Report every line of the entries that contains the string "Leuven", treating uppercase and lowercase letters as different.

[Entries taken from a collection]
╔══
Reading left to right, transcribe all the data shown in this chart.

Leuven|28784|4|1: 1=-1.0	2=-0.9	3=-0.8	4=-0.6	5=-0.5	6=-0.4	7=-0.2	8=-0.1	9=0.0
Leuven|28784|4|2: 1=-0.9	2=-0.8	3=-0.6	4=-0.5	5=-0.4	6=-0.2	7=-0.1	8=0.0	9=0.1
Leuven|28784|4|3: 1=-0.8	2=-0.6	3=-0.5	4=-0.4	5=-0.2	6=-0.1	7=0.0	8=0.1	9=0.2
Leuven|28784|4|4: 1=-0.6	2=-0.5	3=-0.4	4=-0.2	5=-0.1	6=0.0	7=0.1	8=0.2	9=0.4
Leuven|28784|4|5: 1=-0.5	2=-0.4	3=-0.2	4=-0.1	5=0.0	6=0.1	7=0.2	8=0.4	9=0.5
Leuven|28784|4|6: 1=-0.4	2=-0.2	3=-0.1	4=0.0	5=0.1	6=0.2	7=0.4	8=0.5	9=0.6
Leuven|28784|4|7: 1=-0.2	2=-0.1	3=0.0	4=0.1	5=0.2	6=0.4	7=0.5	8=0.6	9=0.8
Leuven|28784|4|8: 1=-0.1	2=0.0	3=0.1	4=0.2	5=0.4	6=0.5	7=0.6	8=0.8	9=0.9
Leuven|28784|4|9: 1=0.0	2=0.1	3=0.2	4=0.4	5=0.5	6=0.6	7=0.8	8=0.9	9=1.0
╚══
§ **Worked solution**:
Leuven|28784|4|1: 1=-1.0	2=-0.9	3=-0.8	4=-0.6	5=-0.5	6=-0.4	7=-0.2	8=-0.1	9=0.0
Leuven|28784|4|2: 1=-0.9	2=-0.8	3=-0.6	4=-0.5	5=-0.4	6=-0.2	7=-0.1	8=0.0	9=0.1
Leuven|28784|4|3: 1=-0.8	2=-0.6	3=-0.5	4=-0.4	5=-0.2	6=-0.1	7=0.0	8=0.1	9=0.2
Leuven|28784|4|4: 1=-0.6	2=-0.5	3=-0.4	4=-0.2	5=-0.1	6=0.0	7=0.1	8=0.2	9=0.4
Leuven|28784|4|5: 1=-0.5	2=-0.4	3=-0.2	4=-0.1	5=0.0	6=0.1	7=0.2	8=0.4	9=0.5
Leuven|28784|4|6: 1=-0.4	2=-0.2	3=-0.1	4=0.0	5=0.1	6=0.2	7=0.4	8=0.5	9=0.6
Leuven|28784|4|7: 1=-0.2	2=-0.1	3=0.0	4=0.1	5=0.2	6=0.4	7=0.5	8=0.6	9=0.8
Leuven|28784|4|8: 1=-0.1	2=0.0	3=0.1	4=0.2	5=0.4	6=0.5	7=0.6	8=0.8	9=0.9
Leuven|28784|4|9: 1=0.0	2=0.1	3=0.2	4=0.4	5=0.5	6=0.6	7=0.8	8=0.9	9=1.0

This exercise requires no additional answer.